Source data:
┌──
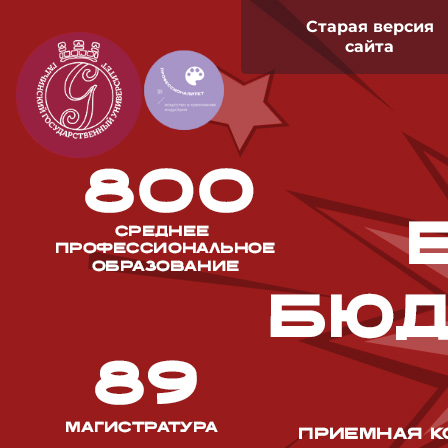
Старая версия
сайта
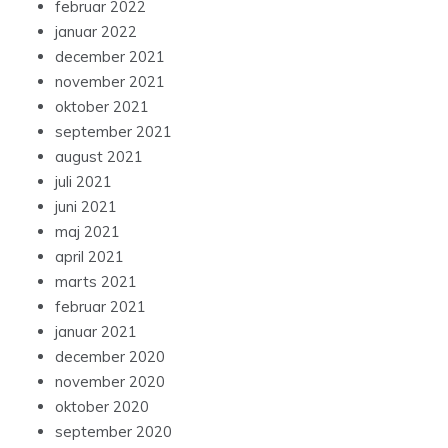
februar 2022
januar 2022
december 2021
november 2021
oktober 2021
september 2021
august 2021
juli 2021
juni 2021
maj 2021
april 2021
marts 2021
februar 2021
januar 2021
december 2020
november 2020
oktober 2020
september 2020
└──
**DIRECTIONS:** You are asked to output the records precisely as they appear, minus any pictures.

**RESULT OF THIS EXERCISE:**
Старая версия
сайта
februar 2022
januar 2022
december 2021
november 2021
oktober 2021
september 2021
august 2021
juli 2021
juni 2021
maj 2021
april 2021
marts 2021
februar 2021
januar 2021
december 2020
november 2020
oktober 2020
september 2020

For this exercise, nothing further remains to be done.